• _SOAL LATIHAN_
(1) Menurut kutipan teks tentang putusan MK mengenai UU Migas, tanggal berapa yang tercantum pada putusan MK No. 002/PUU-I/2003?
(2) Terjemahkan kalimat berikut dari kutipan teks tentang putusan MK mengenai UU Migas ke dalam bahasa Inggris: "MK juga berpendapat bahwa KKS dan bentuk kontrak kerjasama lain tidak bertentangan dengan UUD 1945 dengan syarat menguntungkan negara, memberi manfaat sebesar-besarnya kemakmuran rakyat dan tidak melanggar prinsip penguasaan negara menurut konstitusi."
(3) Ganti "rakyat" dengan "masyarakat" pada kutipan teks tentang putusan MK mengenai UU Migas, lalu tuliskan kembali bagian mulai dari "MK juga berpendapat" sampai dengan "negara menurut konstitusi.".

• _KUTIPAN TEKS_
+===+
MK juga berpendapat bahwa KKS dan bentuk kontrak kerjasama lain tidak bertentangan dengan UUD 1945 dengan syarat menguntungkan negara, memberi manfaat sebesar-besarnya kemakmuran rakyat dan tidak melanggar prinsip penguasaan negara menurut konstitusi.

3. Posisi BUMN
Dalil Pemohon menyatakan Pasal 9 UU Migas dapat bertentangan dengan Pasal 33 ayat (2) dan (3) UUD 1945 karena BUMN hanya menjadi salah satu pemain dalam pengelolaan minyak dan gas sehingga BUMN harus bersaing di negaranya sendiri untuk dapat mengelola minyak dan gas. Menurut MK dalil tersebut tidak tepat karena hal tersebut dimaksudkan untuk memberikan kesempatan kepada perusahaan nasional untuk berpartisipasi dalam kegiatan usaha minyak dan gas bumi. Ditambah dengan keputusan MK yang menyatakan bahwa BP Migas bertentangan dengan konstitusi sehingga posisi BUMN menjadi strategis karena akan mendapatkan hak pengelolaan dari Pemerintah dalam bentuk izin pengelolaan atau bentuk lainnya.

Pemohon juga mendalilkan bahwa konsep pemecahan organisasi secara vertikal dan horizontal (unbundling) sebagaimana Pasal 10 dan 13 UU Migas bertentangan dengan prinsip Pasal 33 UUD 1945 karena mengurangi kedaulatan negara. Hal ini juga tidak dapat diterima oleh MK karena putusan MK No. 002/PUU-I/2003 tertanggal 21 Desember 2004 telah mempertimbangkan bahwa pemisahan (unbundling) kegiatan usaha tidak berlaku bagi BUMN sehingga sejak saat itu justru penguasaan negara menjadi semakin kuat.
+===+
[Entri yang dikutip dari sebuah koleksi]
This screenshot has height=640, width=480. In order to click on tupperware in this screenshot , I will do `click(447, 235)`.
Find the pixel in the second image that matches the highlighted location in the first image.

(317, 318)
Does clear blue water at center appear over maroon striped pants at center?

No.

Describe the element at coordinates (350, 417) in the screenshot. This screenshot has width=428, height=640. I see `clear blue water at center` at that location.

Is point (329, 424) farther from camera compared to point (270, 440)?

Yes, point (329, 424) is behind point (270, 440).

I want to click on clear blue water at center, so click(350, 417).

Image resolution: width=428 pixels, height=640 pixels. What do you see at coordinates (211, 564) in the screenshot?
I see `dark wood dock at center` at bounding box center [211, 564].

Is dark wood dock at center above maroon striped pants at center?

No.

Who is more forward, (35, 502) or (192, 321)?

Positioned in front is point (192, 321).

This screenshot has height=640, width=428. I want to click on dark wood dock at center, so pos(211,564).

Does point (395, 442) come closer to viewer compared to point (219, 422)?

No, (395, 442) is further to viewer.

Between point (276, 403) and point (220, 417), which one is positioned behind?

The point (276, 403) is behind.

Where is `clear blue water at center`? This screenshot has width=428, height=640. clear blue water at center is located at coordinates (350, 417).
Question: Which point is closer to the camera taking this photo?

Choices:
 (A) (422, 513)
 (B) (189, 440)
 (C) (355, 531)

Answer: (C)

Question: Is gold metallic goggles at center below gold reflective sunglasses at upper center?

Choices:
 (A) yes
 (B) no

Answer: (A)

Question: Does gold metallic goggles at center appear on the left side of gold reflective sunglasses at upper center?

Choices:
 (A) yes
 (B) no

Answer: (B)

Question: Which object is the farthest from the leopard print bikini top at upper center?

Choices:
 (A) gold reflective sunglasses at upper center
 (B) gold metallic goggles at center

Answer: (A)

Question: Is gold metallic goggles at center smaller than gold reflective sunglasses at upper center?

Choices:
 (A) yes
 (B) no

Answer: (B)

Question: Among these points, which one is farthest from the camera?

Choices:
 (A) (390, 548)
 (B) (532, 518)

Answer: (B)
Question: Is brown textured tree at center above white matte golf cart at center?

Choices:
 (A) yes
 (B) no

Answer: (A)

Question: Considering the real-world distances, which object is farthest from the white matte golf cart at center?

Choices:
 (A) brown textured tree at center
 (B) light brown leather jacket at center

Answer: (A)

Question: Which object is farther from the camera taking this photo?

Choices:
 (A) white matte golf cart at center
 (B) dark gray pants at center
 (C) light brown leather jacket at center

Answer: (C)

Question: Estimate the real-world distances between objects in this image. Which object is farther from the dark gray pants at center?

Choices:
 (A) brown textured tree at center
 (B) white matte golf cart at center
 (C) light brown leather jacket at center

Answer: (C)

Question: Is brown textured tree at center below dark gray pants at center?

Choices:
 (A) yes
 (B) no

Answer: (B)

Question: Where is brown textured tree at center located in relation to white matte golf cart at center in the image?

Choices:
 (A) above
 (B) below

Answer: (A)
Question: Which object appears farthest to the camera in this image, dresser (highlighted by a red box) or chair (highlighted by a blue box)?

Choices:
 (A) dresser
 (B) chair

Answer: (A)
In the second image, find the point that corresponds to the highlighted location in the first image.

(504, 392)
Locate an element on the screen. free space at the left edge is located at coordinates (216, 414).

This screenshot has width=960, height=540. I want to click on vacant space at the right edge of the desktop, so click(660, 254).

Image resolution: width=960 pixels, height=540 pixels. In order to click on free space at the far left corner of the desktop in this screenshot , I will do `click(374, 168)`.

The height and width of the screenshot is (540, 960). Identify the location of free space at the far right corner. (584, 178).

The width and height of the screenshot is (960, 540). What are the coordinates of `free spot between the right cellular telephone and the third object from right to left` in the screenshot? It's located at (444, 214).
+===+
• _KUNCI JAWABAN_
(1) 21 Desember 2004.

(2) MK also held that the KKS and other forms of cooperation contracts do not conflict with the 1945 Constitution, provided that they benefit the state, bring the greatest possible prosperity to the people, and do not violate the principle of state control under the constitution.

(3)
MK juga berpendapat bahwa KKS dan bentuk kontrak kerjasama lain tidak bertentangan dengan UUD 1945 dengan syarat menguntungkan negara, memberi manfaat sebesar-besarnya kemakmuran masyarakat dan tidak melanggar prinsip penguasaan negara menurut konstitusi.